• Records shown
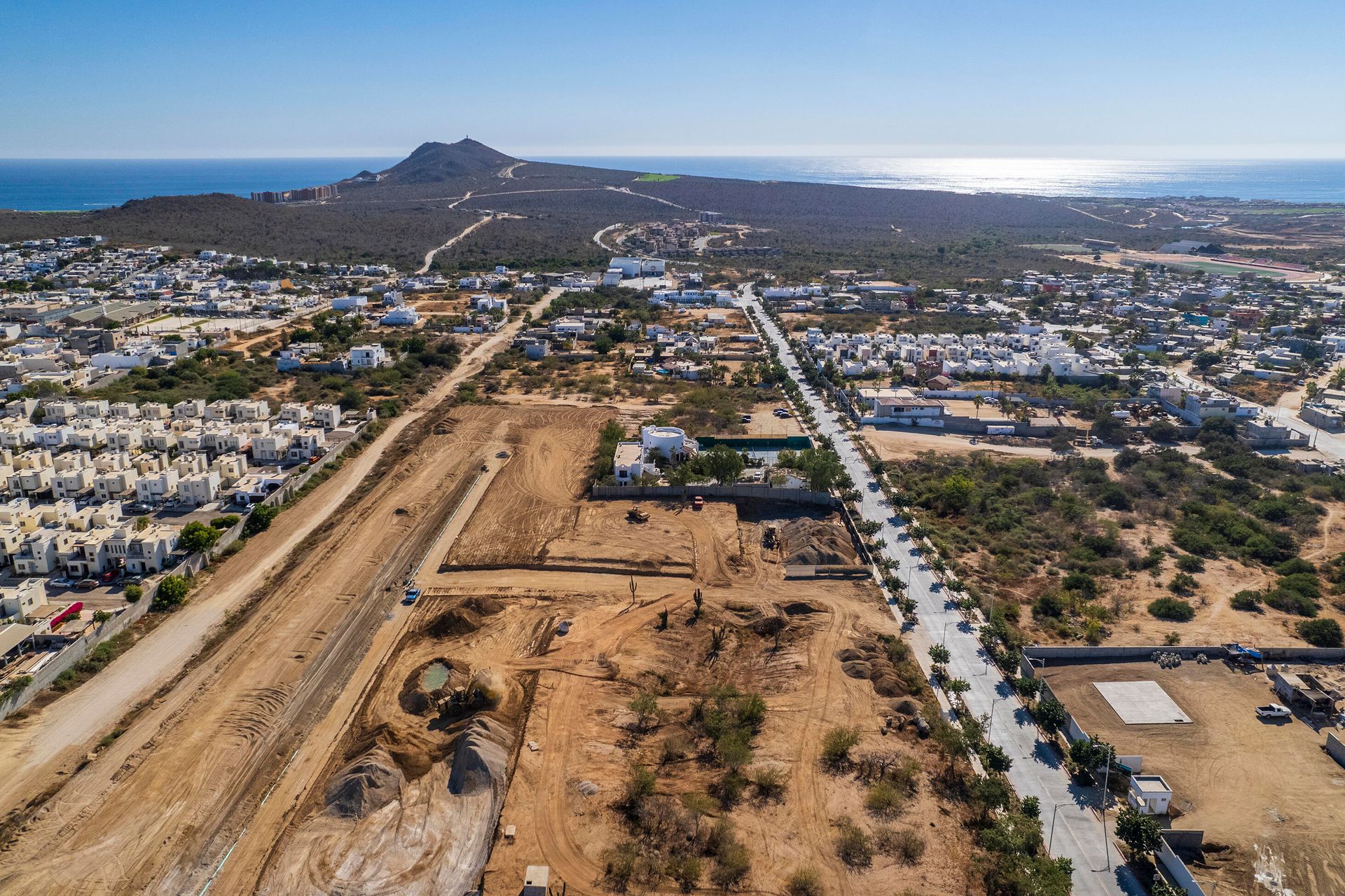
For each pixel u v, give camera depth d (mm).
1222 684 91188
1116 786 77562
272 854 69250
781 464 155375
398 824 72688
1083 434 181000
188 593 109250
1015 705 89312
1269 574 119562
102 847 69500
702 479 146250
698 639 101562
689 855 69438
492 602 107562
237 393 195500
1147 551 127125
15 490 134000
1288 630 103500
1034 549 127750
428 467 157375
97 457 150625
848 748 81625
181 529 124750
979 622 105062
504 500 141875
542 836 70750
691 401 197875
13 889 65375
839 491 143875
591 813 73438
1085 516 138000
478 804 75000
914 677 92875
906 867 68500
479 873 67625
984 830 70812
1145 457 166625
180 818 72688
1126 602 110875
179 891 65688
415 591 110500
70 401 173875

• Exercise details
With the pictures removed, return the full listing exactly as given.

• Output
For each pixel u v, give camera depth d (mm).
1222 684 91188
1116 786 77562
272 854 69250
781 464 155375
398 824 72688
1083 434 181000
188 593 109250
1015 705 89312
1269 574 119562
102 847 69500
702 479 146250
698 639 101562
689 855 69438
492 602 107562
237 393 195500
1147 551 127125
15 490 134000
1288 630 103500
1034 549 127750
428 467 157375
97 457 150625
848 748 81625
181 529 124750
979 622 105062
504 500 141875
542 836 70750
691 401 197875
13 889 65375
839 491 143875
591 813 73438
1085 516 138000
478 804 75000
914 677 92875
906 867 68500
479 873 67625
984 830 70812
1145 457 166625
180 818 72688
1126 602 110875
179 891 65688
415 591 110500
70 401 173875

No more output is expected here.